Jordan Cove Gets Denied

DEQ denies natural gas pipeline, says Jordan Cove can reapply

The Oregon Department of Environmental Quality (DEQ) denied a Clean Water Act permit Monday, May 6, for the Jordan Cove LNG project. The permitting is a necessary step to build the 229-mile, 36-inch diameter pipeline that would export natural gas from a terminal in Coos Bay.

DEQ’s decision has resulted in celebration from statewide environmental groups and is a slight glimmer of hope after a dreadful UN report about the fate of more than 1 million animal and plant species due to climate change. OPB recently reported that Jordan Cove would be Oregon’s top carbon polluter if approved.

“We are pleased Oregon DEQ followed the law and the science. DEQ concluded the risks to our water, wildlife and communities were simply too great to allow this project to go forward,” said Andrew Hawley, staff attorney for the Eugene-based Western Environmental Law Center, in a statement. “This decision shows that the Clean Water Act still works in Oregon to protect our citizens, our rivers and our fish.”

In DEQ’s decision letter to Jordan Cove released May 6, the state agency says it denied the water quality certification because there’s insufficient information to prove the project wouldn’t comply with Oregon’s water quality standards.

DEQ states several concerns with the project in its report.

One was the expected effects of constructing and operating the project and other impacts that could affect water temperature and sediment in streams and wetlands.

DEQ also cites the risk of releasing drilling materials from construction in the Coos Bay Estuary.

“Today’s denial is great news for our Klamath Tribal members and other Oregon citizens that have been concerned about protecting fisheries and Oregon’s waters. The impact this project would have on our waterways is only one of many reasons the Jordan Cove LNG project should be stopped for good,” said Chairman Don Gentry of the Klamath Tribes in a statement. “The Klamath Tribes are very encouraged that the state of Oregon is making this move to protect clean water, cultural resources, and our traditional territory.”

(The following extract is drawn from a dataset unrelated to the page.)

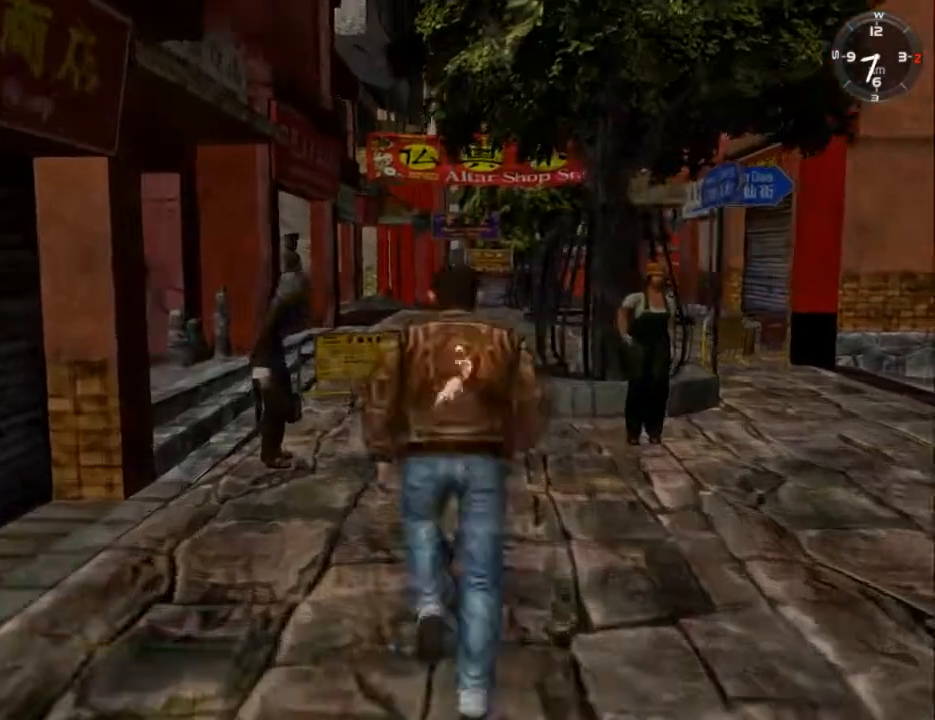
{"buttons": [], "left_stick": "center", "right_stick": "center", "events": [[33, "A", "down"], [67, "A", "up"], [100, "A", "down"], [133, "A", "up"], [200, "A", "down"], [233, "A", "up"], [300, "A", "down"], [333, "A", "up"], [400, "A", "down"], [433, "A", "up"], [500, "L2", "up"]]}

The Klamath Tribes have said in the past they opposed the pipeline for its impact on the water bodies used by Klamath people. The construction of the pipeline would take place within a large portion of traditional Klamath territory, which could likely disturb buried human remains.

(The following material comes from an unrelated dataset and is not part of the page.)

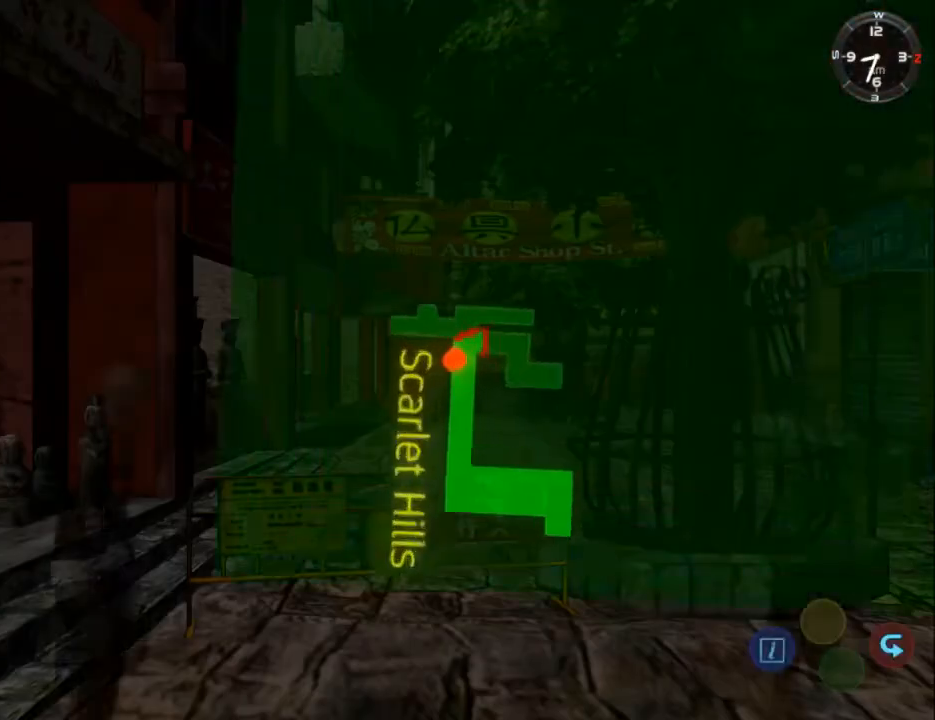
{"buttons": [], "left_stick": "center", "right_stick": "center", "events": [[33, "B", "down"], [100, "B", "up"], [100, "R2", "up"], [167, "B", "down"], [267, "B", "up"]]}
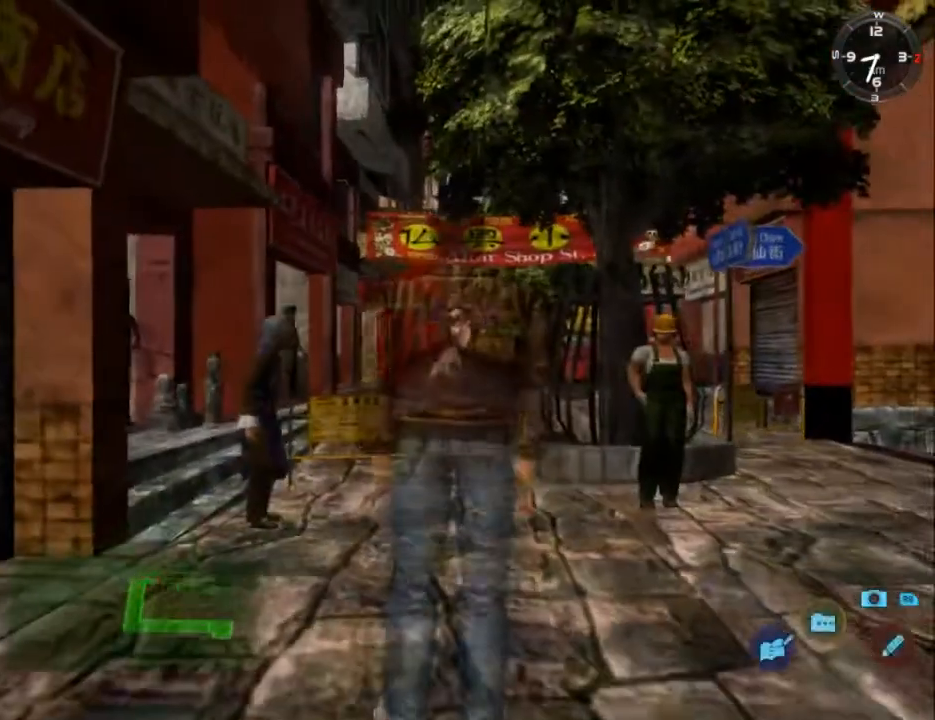
{"buttons": ["Y", "L2"], "left_stick": "center", "right_stick": "center", "events": [[133, "L2", "down"], [400, "Y", "down"]]}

Jordan Cove applied for a Section 401 Water Quality Certification, which is required for the U.S. Army Corps of Engineers to issue permits. Section 401 of the Clean Water Act is necessary for any project that may result in discharge in navigable water bodies, according to DEQ. During the application process, 42,000 people commented on the project according to 350 Eugene.

“We’re thrilled that the state of Oregon is standing up for Oregon’s drinking water, local fisheries, and world-class waterways by denying this project,” said Sam Krop of Eugene-based Cascadia Wildlands in press release. “This denial should show Pembina their fracked gas project isn’t wanted in Oregon.”

The project was financed by Pembina, a Canadian firm.

This decision doesn’t mean that the project is completely axed. The denial was made “without prejudice” according to DEQ. If Jordan Cove resubmits an application addressing DEQ’s concerns, DEQ would ensure the project’s timeline wouldn’t be delayed.

The pipeline project would, if completed, would transport 1.6 billion cubic feet of fracked gas per year from Canada and Colorado to Coos Bay, where it would ship from a terminal. The project has been around for about a decade and was originally pitched as an LNG import project.